Cause and effect, Part II

Nobel laureate Paul Krugman tells Ian Munroe about the origins of the financial crisis, and how its fallout will change the global economy. Part II.

August 31, 2009 2:20 by



How do you see the crisis changing the global economy?

I think we’re going to see substantially bigger financial regulations, and with that, substantially reduced financial globalization. A lot of the international penetration of markets was part and parcel of the growth of this unregulated banking sector, and I think that’s going to be reigned in. A lot of things we’re seeing countries do as part of their rescue are also pushing finance towards a home focus. So in a way, the world is going to get bigger again. International finance will be less of a factor than it was.

Will developed and developing countries be pushed further apart?
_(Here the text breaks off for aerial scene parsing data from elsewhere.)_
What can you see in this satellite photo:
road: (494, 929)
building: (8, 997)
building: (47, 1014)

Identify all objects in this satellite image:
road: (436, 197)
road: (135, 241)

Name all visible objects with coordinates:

We may actually have some of the decoupling that people thought would happen in this crisis and didn’t. Now for what it’s worth, we had a perverse situation in these past 10 years where many of these developing countries were actually exporting to a lot of the advanced countries. I don’t think anyone foresees that coming to an end. I don’t think we’re going to have a lot of global protectionism or that trade is going to be cut back very much. There is obviously some pressure there, but I don’t think it’s going to be at the center of the story. It’s going to be a little hard to see how this plays out, but I think it’s probably just going to be a calmer sort of world – less wheeling and dealing, less adventurous finance.

How will people and companies behave differently?
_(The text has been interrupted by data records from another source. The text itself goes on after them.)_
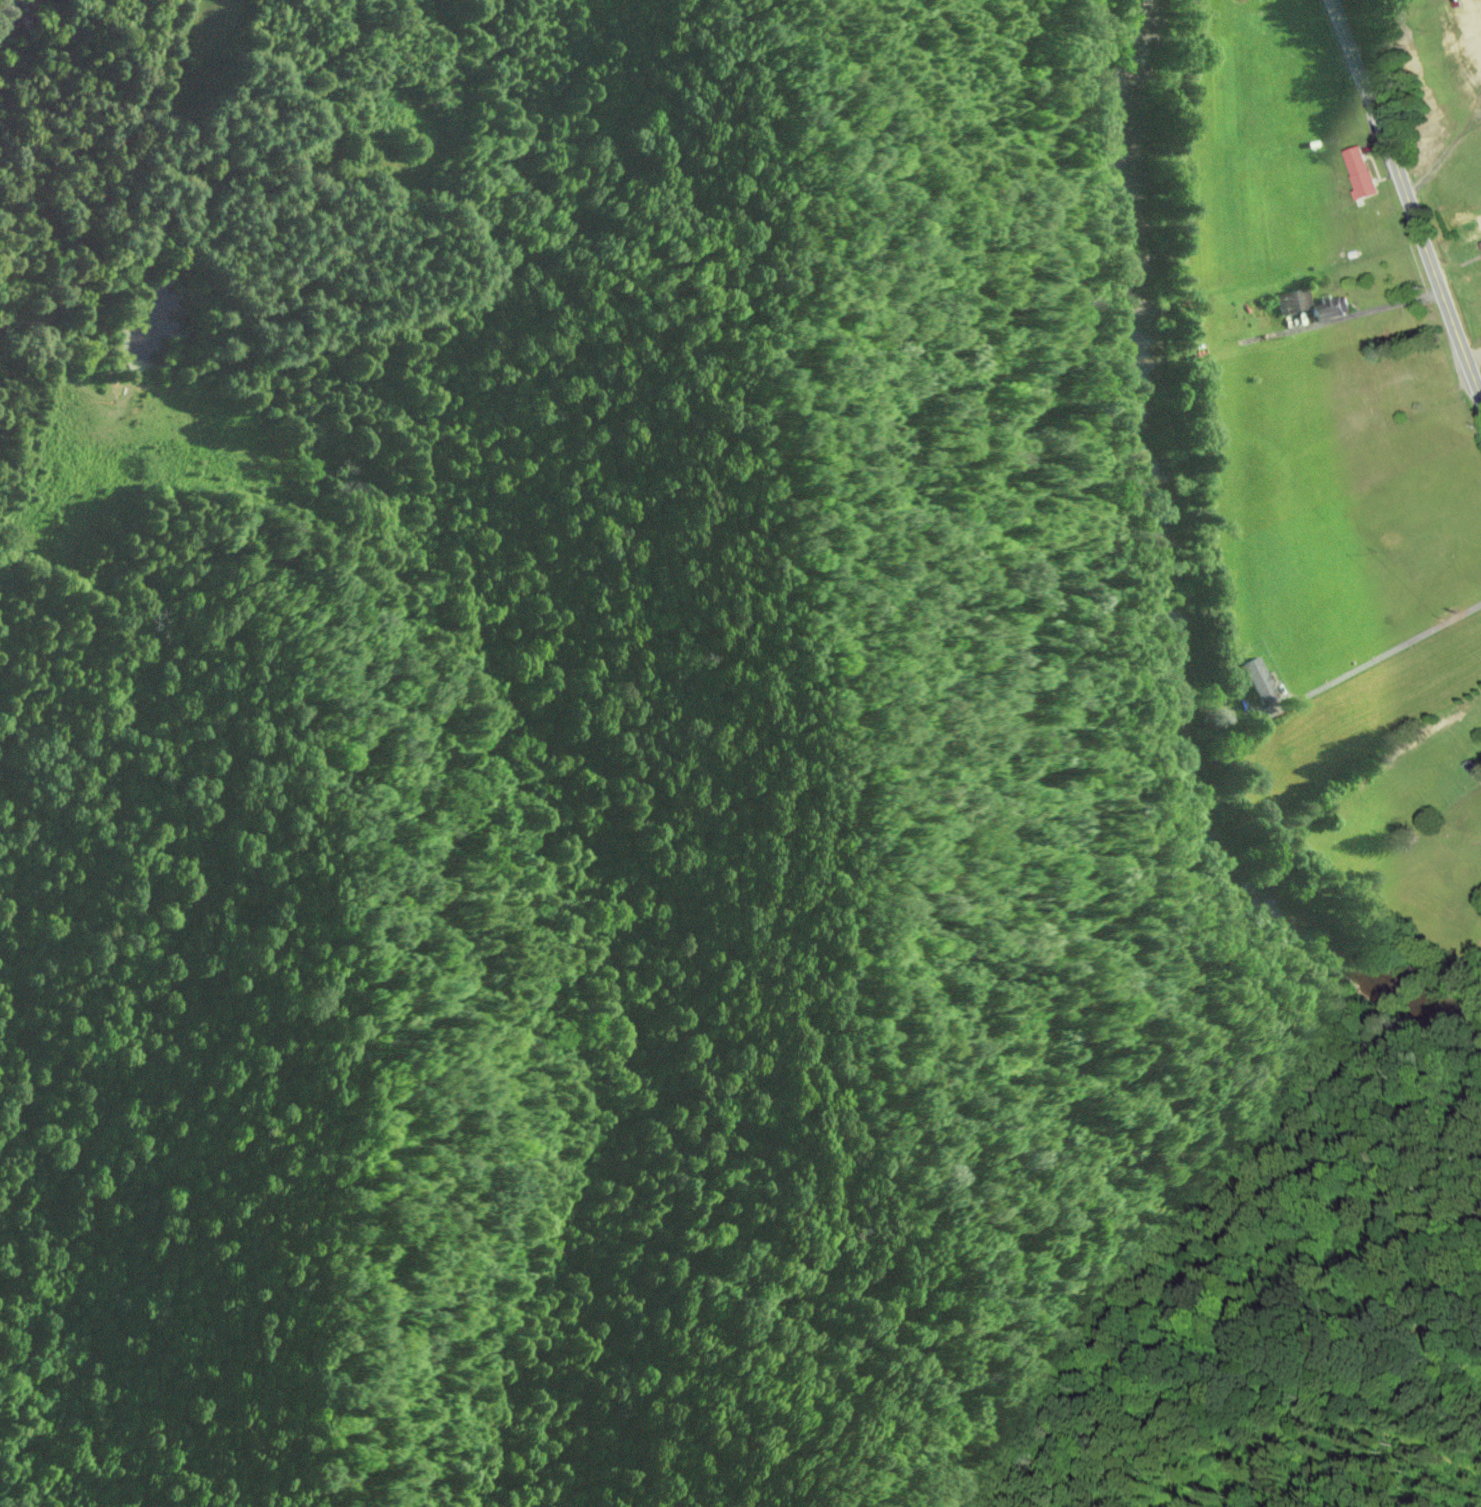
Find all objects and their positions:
river: (12, 21)
building: (1469, 60)
building: (1358, 174)
road: (1407, 198)
road: (80, 239)
building: (1480, 243)
building: (1311, 305)
building: (1417, 368)
river: (1167, 594)
building: (1260, 680)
Eventually we hope that there will be a revival in business investment. One of my big concerns is what it will take to get that going. But in the end I think it will happen. In terms of the debt position, non-financial corporations haven’t behaved in a particularly over-the-top way.

They’ve actually behaved relatively responsibly, so I don’t think there will be major changes there. Households in the United States, and to some extent in several European countries, are probably going to have much higher savings rates for a sustained period. They were leveraging themselves off, taking on a lot of debt, and relying on capital gains to provide for retirement. That’s not going to happen, so there’s going to be a serious change in consumer behavior.